Intel® oneAPI Threading Building Blocks
Ask questions and share information about adding parallelism to your applications when using this threading library.

thread versus task


I plan to start off a fixed finite number of operations.  Each of these operations will have a lot of computational work and opportunity nested parallelism in things such as for loops and such.    I like TBB because it handles the nested parallelism automatically - I can start up 2, 4, 8 . . . operations and the nested parallelism can then invoke the remainder of the threads in the tbb thread pool for work in a parallel for.      I am considering two methods to invoke the operations - one is to use a TBB thread for each operation -  (, the other is to create a TBB task for each operation (  Which would be better suited?   I may have a parallel reduction in the middle of the operations which should be across ALL tbb threads (not just a subgroup).    Which is easier to implement?  What else should I be considering - or what factors would affect the decision that I did not list here?

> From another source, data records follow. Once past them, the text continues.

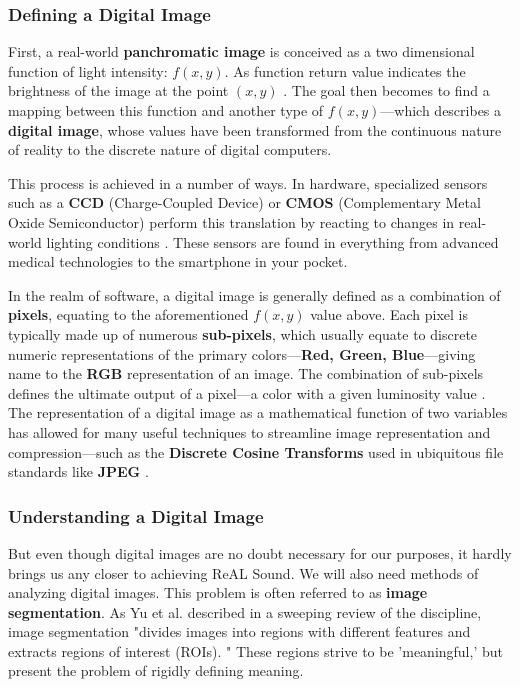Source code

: \documentclass{report}
\newcommand{\rs}{ReAL Sound\xspace}
\newcommand{\tech}[1]{\textbf{#1}}
\begin{document}
\subsubsection{Defining a Digital Image}

First, a real-world \tech{panchromatic image} is conceived as a two dimensional function of light intensity: $f(x,y)$. As function return value indicates the brightness of the image at the point $(x,y)$ \cite{petrou2010image}. The goal then becomes to find a mapping between this function and another type of $f(x,y)$---which describes a \tech{digital image}, whose values have been transformed from the continuous nature of reality to the discrete nature of digital computers.

This process is achieved in a number of ways. In hardware, specialized sensors  such as a \tech{CCD} (Charge-Coupled Device) or \tech{CMOS} (Complementary Metal Oxide Semiconductor) perform this translation by reacting to changes in real-world lighting conditions \cite{bigas2006review}. These sensors are found in everything from advanced medical technologies to the smartphone in your pocket.  

In the realm of software, a digital image is generally defined as a combination of \tech{pixels}, equating to the aforementioned $f(x,y)$ value above. Each pixel is typically made up of numerous \tech{sub-pixels}, which usually equate to discrete numeric representations of the primary colors---\tech{Red, Green, Blue}---giving name to the \tech{RGB} representation of an image. The combination of sub-pixels defines the ultimate output of a pixel---a color with a given luminosity value \cite{subpixel}. The representation of a digital image as a mathematical function of two variables has allowed for many useful techniques to streamline image representation and compression---such as the \tech{Discrete Cosine Transforms} used in ubiquitous file standards like \tech{JPEG} \cite{saha2000image}. 

\subsubsection{Understanding a Digital Image}
But even though digital images are no doubt necessary for our purposes, it hardly brings us any closer to achieving \rs. We will also need methods of analyzing digital images. This problem is often referred to as \tech{image segmentation}. As Yu et al. described in a sweeping review of the discipline, image segmentation "divides images into regions with different features and extracts regions of interest (ROIs). \cite{yu2023techniques}" These regions strive to be 'meaningful,' but present the problem of rigidly defining meaning.
\end{document}
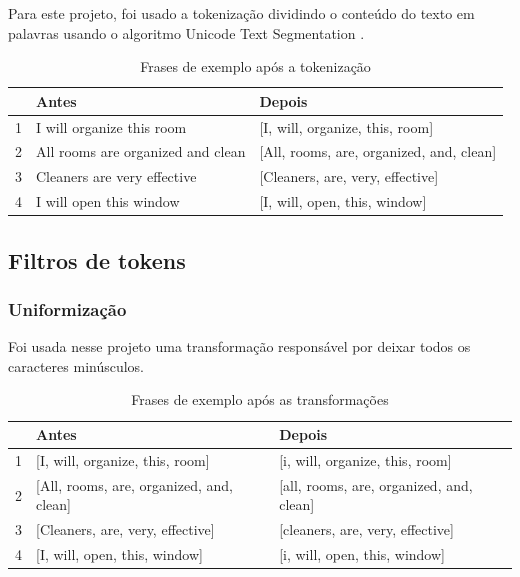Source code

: Para este projeto, foi usado a tokenização dividindo o conteúdo do texto em palavras usando o algoritmo Unicode Text Segmentation \cite{unicodesegmentation}.

\begin{table}[htb]
	\centering
    \def\arraystretch{1.2} %
    \begin{tabular}{|l|l|l|}
        \hline
        & \textbf{Antes} & \textbf{Depois} \\ \hline
        1 & I will organize this room & [I, will, organize, this, room]            \\ \hline
        2 & All rooms are organized and clean & [All, rooms, are, organized, and, clean] \\ \hline
        3 & Cleaners are very effective & [Cleaners, are, very, effective]                              \\ \hline
        4 & I will open this window & [I, will, open, this, window]                             \\ \hline
    \end{tabular}
	\caption{Frases de exemplo após a tokenização}
    \label{tab:tokenization}
\end{table}

\subsection{Filtros de tokens}
\subsubsection{Uniformização}
 Foi usada nesse projeto uma transformação responsável por deixar todos os caracteres minúsculos.

\begin{table}[htb]
	\centering
    \def\arraystretch{1.2} %
    \begin{tabular}{|l|l|l|}
        \hline
        & \textbf{Antes} & \textbf{Depois} \\ \hline
        1 & [I, will, organize, this, room] & [i, will, organize, this, room]            \\ \hline
        2 & [All, rooms, are, organized, and, clean] & [all, rooms, are, organized, and, clean] \\ \hline
        3 & [Cleaners, are, very, effective] & [cleaners, are, very, effective]                              \\ \hline
        4 & [I, will, open, this, window] & [i, will, open, this, window]                             \\ \hline
    \end{tabular}
	\caption{Frases de exemplo após as transformações}
    \label{tab:transformations}
\end{table}

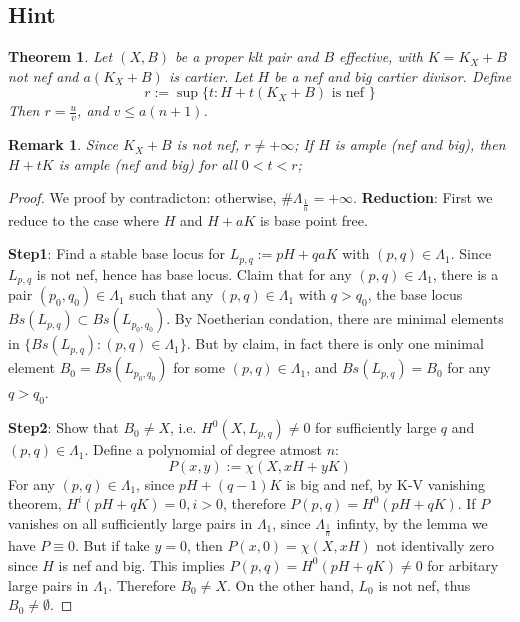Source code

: \documentclass{article}
\newtheorem{thm}[defn]{Theorem}
\newtheorem{rmk}[defn]{Remark}
\begin{document}
\subsection{Hint}
\begin{thm}
  Let $ (X,B) $ be a proper klt pair and $ B $ effective, with $ K=K_X+B $ not nef and $ a(K_X+B) $ is cartier.  Let $ H $ be a nef and big cartier divisor. Define 
  \[ r:=\sup \{t: H+t(K_X+B) \text{ is nef }\} \]
  Then $ r=\frac{u}{v} $, and $ v\leqslant a(n+1) $.
\end{thm}
\begin{rmk}
  Since $ K_X+B $ is not nef, $ r\neq +\infty $; If $ H $ is ample (nef and big), then $ H+tK $ is ample (nef and big) for all $ 0<t<r $;
\end{rmk}
\begin{proof}
  We proof by contradicton: otherwise, $\# \Lambda_{\frac{1}{n}}=+\infty $. \textbf{Reduction}: First we reduce to the case where  $ H $ and $ H+aK $ is base point free.
  
  \textbf{Step1}: Find a stable base locus for $ L_{p,q}:=pH+qaK $ with $ (p,q)\in \Lambda_1 $. Since $ L_{p,q} $ is  not nef, hence has base locus. Claim that for any $ (p,q)\in \Lambda_1 $, there is  a pair $ (p_0,q_0)\in \Lambda_1 $ such that any $ (p,q)\in \Lambda_1$ with $ q>q_0 $, the base locus $ Bs(L_{p,q})\subset Bs(L_{p_0,q_0}) $. By Noetherian condation, there are minimal elements in $ \{Bs(L_{p,q}):(p,q)\in \Lambda_1\} $. But by claim, in fact there is only one minimal element $ B_0=Bs(L_{p_0,q_0}) $ for some $ (p,q)\in \Lambda_1 $, and $ Bs(L_{p,q})=B_0 $ for any $ q>q_0 $.
  
  \textbf{Step2}: Show that $ B_0\neq X $, i.e. $ H^0(X, L_{p,q})\neq 0 $  for sufficiently large $ q $ and $ (p,q)\in \Lambda_1 $. Define a polynomial of degree atmost $ n $:
  \[ P(x,y):=\chi (X,xH+yK) \]
  For any $ (p,q)\in \Lambda_1 $, since $ pH+(q-1)K $ is big and nef, by K-V vanishing theorem, $ H^i(pH+qK)=0, i>0 $, therefore $ P(p,q)=H^0(pH+qK) $. If $ P $ vanishes on all sufficiently large pairs in $ \Lambda_1 $, since $ \Lambda_{\frac{1}{n}} $ infinty, by the lemma we have $ P\equiv 0 $. But if take $ y=0 $, then $ P(x,0)=\chi (X,xH) $ not identivally zero since $ H $ is nef and big. This implies $ P(p,q)=H^0(pH+qK)\neq 0 $ for arbitary large pairs in $ \Lambda_1$. Therefore $ B_0\neq X $. On the other hand, $ L_0 $ is not nef, thus $ B_0\neq \emptyset $.
  

\end{proof}
\end{document}
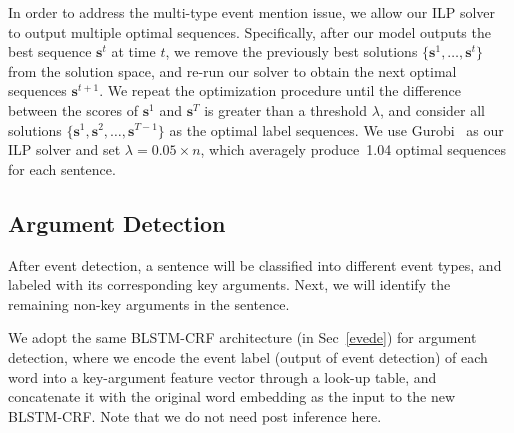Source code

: In order to address the multi-type event mention issue, we allow our ILP solver to output multiple optimal sequences. 
Specifically, after our model outputs the best sequence $\bm{s}^t$ at time $t$, we remove the previously best solutions 
 $\{\bm{s}^1, \ldots, \bm{s}^{t}\}$ from the solution space, and re-run our solver to obtain the next optimal sequences $\bm{s}^{t+1}$. 
We repeat the optimization procedure until the difference between the scores of $\bm{s}^1$ and $\bm{s}^T$ is greater 
than a threshold $\lambda$, and consider all solutions $\{\bm{s}^1, \bm{s}^2, \ldots, \bm{s}^{T-1}\}$ as the optimal label sequences. 
We use Gurobi~\cite{gurobi} as our ILP solver and set $\lambda=0.05 \times n$, which averagely produce~1.04 optimal sequences for each sentence. 

\subsection{Argument Detection}
After event detection, a sentence will be classified into different event types, and labeled with its corresponding key arguments. 
Next, we will identify the remaining non-key arguments in the sentence. 

We adopt the same BLSTM-CRF architecture (in Sec~\ref{evede}) for argument detection, where we encode the event label (output of event detection) of each word into a key-argument feature vector through a look-up table, and concatenate it with the original word embedding as the input to the new BLSTM-CRF. Note that we do not need post inference here.
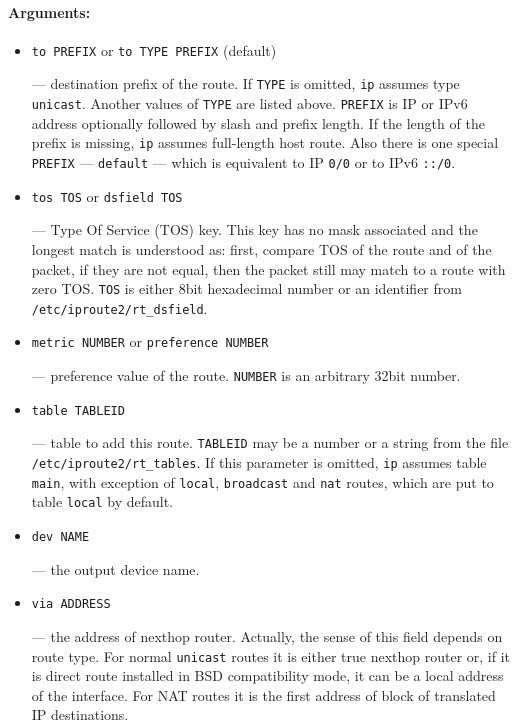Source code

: \paragraph{Arguments:}
\begin{itemize}
\item \verb|to PREFIX| or \verb|to TYPE PREFIX| (default)

--- destination prefix of the route. If \verb|TYPE| is omitted,
\verb|ip| assumes type \verb|unicast|. Another values of \verb|TYPE|
are listed above. \verb|PREFIX| is IP or IPv6 address optionally followed
by slash and prefix length. If the length of the prefix is missing,
\verb|ip| assumes full-length host route. Also there is one special
\verb|PREFIX| --- \verb|default| --- which is equivalent to IP \verb|0/0| or
to IPv6 \verb|::/0|.

\item \verb|tos TOS| or \verb|dsfield TOS|

--- Type Of Service (TOS) key. This key has no mask associated and
the longest match is understood as: first, compare TOS
of the route and of the packet, if they are not equal, then the packet
still may match to a route with zero TOS. \verb|TOS| is either 8bit hexadecimal
number or an identifier from {\tt /etc/iproute2/rt\_dsfield}.


\item \verb|metric NUMBER| or \verb|preference NUMBER|

--- preference value of the route. \verb|NUMBER| is an arbitrary 32bit number.

\item \verb|table TABLEID|

--- table to add this route.
\verb|TABLEID| may be a number or a string from the file
\verb|/etc/iproute2/rt_tables|. If this parameter is omitted,
\verb|ip| assumes table \verb|main|, with exception of
\verb|local|, \verb|broadcast| and \verb|nat| routes, which are
put to table \verb|local| by default.

\item \verb|dev NAME|

--- the output device name.

\item \verb|via ADDRESS|

--- the address of nexthop router. Actually, the sense of this field depends
on route type. For normal \verb|unicast| routes it is either true nexthop
router or, if it is direct route installed in BSD compatibility mode,
it can be a local address of the interface.
For NAT routes it is the first address of block of translated IP destinations.


\end{itemize}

Thanks for discussion of values of one option over the other?

0 Kudos
1 Reply

Hi David,

The are several ideas that should be always considered when choosing thread based versus task based approach.

  • If you have only a computation work without IO operations (or similar ones) that can waste processor time just for waiting for some external activity, it is recommended using task-based approach. The TBB task scheduler creates its own thread pool to utilize the processor as much as possible. Some additional threads usually is not a big issue; however, running too many threads can lead to oversubscription and overall performance degradation;
  • Usually, it is recommended to run as much work on outer level parallelism as possible. So if you have trade-offs to run work on outer-level or nested level, it is better to run on outer level to reduce possible overheads of work stealing approach used by TBB task scheduler;
  • If applicable it is better to use high level parallel algorithms such parallel_for or parallel_reduce because they use tree-based approach to create and spawn tasks;
  • If your algorithm cannot be parallelized with high level parallel algorithms, it is better to use task_group, parallel_invoke and/or flow graph approach instead of explicit tbb::task interface due to its complexity.
  • It is better to run/spawn tasks from different tasks (not from one or few ones) to avoid producer/consume approach because the work-stealing approach may be inefficient in this case;
  • Try to avoid thinking about threads when using task based approach. Create as much reasonably sized tasks as possible or use high level parallel algorithm with auto_partitioner (the default one).

I hope this ideas are reasonable for your algorithm. Feel free to share the details of the algorithm that I can suggest better approach for you.

Regards, Alex

0 Kudos